石油と中東

石油(含、天然ガス)と中東関連のニュースをウォッチしその影響を探ります。

財政悪化は各国共通、格付け変更先延ばし:世界主要国のソブリン格付け(2022年1月現在) (下)

2022-01-12 | その他

(注)本レポートは「マイライブラリー」で一括してご覧いただけます。

http://mylibrary.maeda1.jp/0554SovereignRatingJan2022.pdf

 

3.2019年1月以降の格付け推移

  ここでは2019年1月以降現在までの世界の主要国及びGCC6か国のソブリン格付けの推移を検証する。

 

(固定化する欧米とアジア・新興経済国との格差!)

(1)世界主要国の格付け推移

(図http://menadabase.maeda1.jp/2-G-3-01.pdf参照)

先進国の中ではドイツが過去3年間常に最高のトリプルAの格付けを維持している。米国はドイツより1ランク低いAA+を、また英国は米国よりさらに1ランク低いAAを過去3年間続けている。

 

これに対しアジアの経済大国中国と日本の格付けは3年間A+で推移している。AAAのドイツとは4ランク、米とは3ランク、英国とは2ランクの格差があり、過去3年間格差は解消していない。これら欧米・アジアの経済大国より格付けは少し下がるが、石油大国のサウジアラビアは2019年1月以降格付けA-を維持している。

 

コロナ禍前の世界的な経済成長の中で注目されたBRICs(ブラジル、ロシア、インド、中国、南アフリカの頭文字)諸国は、上述のとおり中国が日本と同じ格付けである。

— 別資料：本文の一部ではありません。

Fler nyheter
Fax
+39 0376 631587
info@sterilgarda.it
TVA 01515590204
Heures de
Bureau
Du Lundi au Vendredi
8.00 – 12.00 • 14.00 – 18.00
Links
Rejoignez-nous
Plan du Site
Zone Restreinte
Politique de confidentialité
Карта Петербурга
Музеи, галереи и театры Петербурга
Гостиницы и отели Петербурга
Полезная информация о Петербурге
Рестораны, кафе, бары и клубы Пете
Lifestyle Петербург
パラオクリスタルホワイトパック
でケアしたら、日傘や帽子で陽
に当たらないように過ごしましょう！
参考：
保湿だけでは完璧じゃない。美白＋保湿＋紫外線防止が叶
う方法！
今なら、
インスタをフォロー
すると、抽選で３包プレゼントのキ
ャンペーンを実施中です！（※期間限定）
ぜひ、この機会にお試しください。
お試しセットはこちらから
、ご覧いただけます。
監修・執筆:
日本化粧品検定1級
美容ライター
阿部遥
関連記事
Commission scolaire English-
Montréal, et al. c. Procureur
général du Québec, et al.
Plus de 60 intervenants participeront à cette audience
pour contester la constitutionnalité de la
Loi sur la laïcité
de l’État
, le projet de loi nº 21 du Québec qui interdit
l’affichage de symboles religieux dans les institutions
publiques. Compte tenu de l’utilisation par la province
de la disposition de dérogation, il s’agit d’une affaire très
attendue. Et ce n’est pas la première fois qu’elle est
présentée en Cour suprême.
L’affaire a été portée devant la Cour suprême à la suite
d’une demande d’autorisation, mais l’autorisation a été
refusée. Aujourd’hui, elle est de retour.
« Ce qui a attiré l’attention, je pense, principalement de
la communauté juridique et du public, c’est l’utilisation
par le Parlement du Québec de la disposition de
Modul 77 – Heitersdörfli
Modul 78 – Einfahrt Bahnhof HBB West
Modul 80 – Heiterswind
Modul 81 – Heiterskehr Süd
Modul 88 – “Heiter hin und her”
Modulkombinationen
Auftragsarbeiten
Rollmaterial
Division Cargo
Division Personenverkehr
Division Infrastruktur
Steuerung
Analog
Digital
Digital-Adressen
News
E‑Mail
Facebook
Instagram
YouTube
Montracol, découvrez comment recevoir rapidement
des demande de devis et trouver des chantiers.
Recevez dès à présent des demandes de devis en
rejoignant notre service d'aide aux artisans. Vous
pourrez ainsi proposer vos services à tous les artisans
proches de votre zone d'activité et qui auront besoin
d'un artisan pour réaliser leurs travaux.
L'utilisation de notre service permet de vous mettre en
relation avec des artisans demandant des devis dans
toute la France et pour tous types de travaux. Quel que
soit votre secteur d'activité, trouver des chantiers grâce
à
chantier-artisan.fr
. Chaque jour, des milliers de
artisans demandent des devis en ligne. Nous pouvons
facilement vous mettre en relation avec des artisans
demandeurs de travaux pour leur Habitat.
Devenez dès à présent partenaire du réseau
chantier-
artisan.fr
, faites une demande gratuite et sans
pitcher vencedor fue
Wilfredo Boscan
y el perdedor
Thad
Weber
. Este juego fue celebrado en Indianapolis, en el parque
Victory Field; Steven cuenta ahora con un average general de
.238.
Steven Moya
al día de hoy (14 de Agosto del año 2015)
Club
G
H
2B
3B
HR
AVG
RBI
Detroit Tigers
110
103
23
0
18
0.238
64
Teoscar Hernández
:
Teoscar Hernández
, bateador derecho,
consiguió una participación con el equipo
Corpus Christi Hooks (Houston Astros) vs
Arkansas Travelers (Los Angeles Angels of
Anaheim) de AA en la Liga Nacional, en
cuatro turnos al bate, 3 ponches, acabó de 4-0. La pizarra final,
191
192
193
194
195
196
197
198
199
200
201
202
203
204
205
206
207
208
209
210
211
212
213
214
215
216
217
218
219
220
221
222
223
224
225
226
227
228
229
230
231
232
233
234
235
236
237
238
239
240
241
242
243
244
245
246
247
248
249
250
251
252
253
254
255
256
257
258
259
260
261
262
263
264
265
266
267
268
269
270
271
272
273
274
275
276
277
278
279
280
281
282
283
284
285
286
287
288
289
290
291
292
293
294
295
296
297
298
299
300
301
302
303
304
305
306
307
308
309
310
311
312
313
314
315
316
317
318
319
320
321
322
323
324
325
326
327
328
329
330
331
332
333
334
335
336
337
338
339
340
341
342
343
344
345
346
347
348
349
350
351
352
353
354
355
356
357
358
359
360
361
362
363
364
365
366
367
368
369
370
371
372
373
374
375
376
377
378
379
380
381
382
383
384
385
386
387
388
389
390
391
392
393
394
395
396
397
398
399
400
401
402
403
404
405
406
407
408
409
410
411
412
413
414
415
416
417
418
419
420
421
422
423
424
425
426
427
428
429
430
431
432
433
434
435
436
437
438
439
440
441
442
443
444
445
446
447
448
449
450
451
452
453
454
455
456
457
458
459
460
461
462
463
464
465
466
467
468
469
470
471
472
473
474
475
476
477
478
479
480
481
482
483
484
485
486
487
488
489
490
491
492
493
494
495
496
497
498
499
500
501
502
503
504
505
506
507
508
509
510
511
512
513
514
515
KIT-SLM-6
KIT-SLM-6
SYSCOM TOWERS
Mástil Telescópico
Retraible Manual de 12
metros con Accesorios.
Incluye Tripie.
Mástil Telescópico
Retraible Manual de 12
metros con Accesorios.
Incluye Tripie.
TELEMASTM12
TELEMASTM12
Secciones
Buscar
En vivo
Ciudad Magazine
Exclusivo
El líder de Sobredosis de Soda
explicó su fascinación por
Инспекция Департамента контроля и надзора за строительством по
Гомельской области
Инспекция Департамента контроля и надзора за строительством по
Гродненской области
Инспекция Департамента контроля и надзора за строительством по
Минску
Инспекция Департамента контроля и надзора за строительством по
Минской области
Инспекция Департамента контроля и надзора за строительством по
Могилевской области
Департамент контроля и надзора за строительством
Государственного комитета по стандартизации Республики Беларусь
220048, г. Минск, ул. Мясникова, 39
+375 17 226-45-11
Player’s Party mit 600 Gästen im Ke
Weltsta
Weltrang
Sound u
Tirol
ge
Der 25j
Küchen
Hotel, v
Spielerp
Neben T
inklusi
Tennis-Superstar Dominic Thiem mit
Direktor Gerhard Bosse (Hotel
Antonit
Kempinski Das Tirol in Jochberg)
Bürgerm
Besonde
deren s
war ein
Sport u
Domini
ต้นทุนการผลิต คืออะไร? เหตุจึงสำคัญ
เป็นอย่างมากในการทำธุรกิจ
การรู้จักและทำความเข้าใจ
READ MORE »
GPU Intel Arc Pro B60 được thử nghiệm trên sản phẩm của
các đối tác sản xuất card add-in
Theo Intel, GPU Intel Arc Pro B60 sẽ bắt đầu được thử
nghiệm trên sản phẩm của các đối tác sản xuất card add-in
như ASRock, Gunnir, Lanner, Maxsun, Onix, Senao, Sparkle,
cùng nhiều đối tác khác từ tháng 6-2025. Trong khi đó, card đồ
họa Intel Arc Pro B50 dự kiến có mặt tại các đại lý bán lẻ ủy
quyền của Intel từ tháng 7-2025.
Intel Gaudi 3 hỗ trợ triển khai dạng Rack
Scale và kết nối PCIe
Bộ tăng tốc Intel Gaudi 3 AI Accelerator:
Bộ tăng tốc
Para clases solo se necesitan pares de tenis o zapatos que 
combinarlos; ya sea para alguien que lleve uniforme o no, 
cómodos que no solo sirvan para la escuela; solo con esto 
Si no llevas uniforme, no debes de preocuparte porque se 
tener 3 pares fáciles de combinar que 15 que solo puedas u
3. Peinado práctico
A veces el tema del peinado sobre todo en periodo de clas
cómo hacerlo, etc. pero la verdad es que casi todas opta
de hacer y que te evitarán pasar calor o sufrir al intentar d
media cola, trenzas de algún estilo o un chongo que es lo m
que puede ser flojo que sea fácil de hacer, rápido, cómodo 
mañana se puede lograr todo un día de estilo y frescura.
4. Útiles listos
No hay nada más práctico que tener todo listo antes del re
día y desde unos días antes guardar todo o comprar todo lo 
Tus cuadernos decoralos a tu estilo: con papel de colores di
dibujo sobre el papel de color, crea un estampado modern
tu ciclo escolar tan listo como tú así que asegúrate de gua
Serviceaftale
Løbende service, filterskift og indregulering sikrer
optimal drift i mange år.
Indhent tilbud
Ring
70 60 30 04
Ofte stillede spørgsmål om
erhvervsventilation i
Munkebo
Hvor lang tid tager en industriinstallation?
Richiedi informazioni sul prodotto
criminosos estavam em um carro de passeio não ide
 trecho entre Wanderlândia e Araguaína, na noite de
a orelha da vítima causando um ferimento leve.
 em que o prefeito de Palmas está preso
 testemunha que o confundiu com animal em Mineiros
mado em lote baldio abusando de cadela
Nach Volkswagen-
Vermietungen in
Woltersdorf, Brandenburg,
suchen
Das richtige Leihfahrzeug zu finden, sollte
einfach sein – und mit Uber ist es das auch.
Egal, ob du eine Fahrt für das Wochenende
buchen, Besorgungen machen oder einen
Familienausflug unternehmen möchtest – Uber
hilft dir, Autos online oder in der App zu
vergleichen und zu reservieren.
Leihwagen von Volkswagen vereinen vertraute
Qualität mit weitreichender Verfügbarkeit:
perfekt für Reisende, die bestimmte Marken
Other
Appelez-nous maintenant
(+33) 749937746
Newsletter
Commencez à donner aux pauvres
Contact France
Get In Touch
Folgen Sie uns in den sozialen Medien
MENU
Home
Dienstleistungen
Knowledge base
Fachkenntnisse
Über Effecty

その他の4カ国を見ると、ロシアとインドは2019年1月以降格付けBBB-である。これは投資適格の中で最も低く、S&Pの格付け定義では「債務を履行する能力は適切であるが、事業環境や経済状況の悪化によって債務履行能力が低下する可能性がより高い。」とされている。

 

2019年1月には南アフリカはBB、ブラジルはBB-の、いずれも投資不適格であった。2020年7月には南アフリカもBB-に格下げされ、以来今回まで同じ格付けである。BBの格付け定義は、「より低い格付けの発行体ほど脆弱ではないが、事業環境、財務状況、または経済状況の悪化に対して大きな不確実性、脆弱性を有しており、状況によっては債務を期日通りに履行する能力が不十分となる可能性がある。」とされ、信用度が低い。

 

(GCCのトップグループから脱落続けるクウェイト!)

(2)GCC6カ国の格付け推移

(図http://menadabase.maeda1.jp/2-G-3-02.pdf参照)

 GCC6か国(UAE、クウェイト、カタール、サウジアラビア、オマーン及びバハレーン)の過去3カ年のソブリン格付けの推移を見ると、まず2019年1月時点ではUAE(アブダビ)及びクウェイトの格付けが最も高いAAであり、これに続きカタールがAA-に格付けされていた。しかしクウェイトは2020年上半期にAAからAA-に格下げされ、2021年下半期にはさらにA+に落ちている。これに対してアブダビ及びカタールは同じ格付けを維持している。

 

3カ国は政治体制、人口・経済規模などが似通った産油(ガス)国である。それにもかかわらずクウェイトの格下げが止まらないのは、同国が中途半端な議会制民主主義を採用している結果、政情が安定せず経済改革がほとんど進まないことに原因があると考えられる。

 

サウジアラビアはこれら3カ国より低くA-を続けている。同国はUAE(アブダビ)、クウェイト、カタールを大きくしのぐ石油歳入を誇っているが、一方で人口も3カ国より飛びぬけて多いため、財政的なゆとりが乏しい。S&Pはこれらの事情を考慮してサウジアラビアの格付けを厳しく見ている。

 

オマーンとバハレーンは投資不適格の格付けであり、有力な産油(ガス)国が多いGCCの中で石油生産量がごくわずかなバハレーンのソブリン格付けは過去3年間B+にとどまったままである。オマーンは2019年1月から2020年上半期までBB格付けを続けたが、その後一年の間に2ランク格下げされ、現在ではバハレーンと同じB+なっている。格付けBの定義は「現時点では債務を履行する能力を有しているが、「BB」に格付けされた発行体よりも脆弱である。事業環境、財務状況、または経済状況が悪化した場合には債務を履行する能力や意思が損なわれ易い。」とされており、オマーンとバハレーンの経済には不安感がある。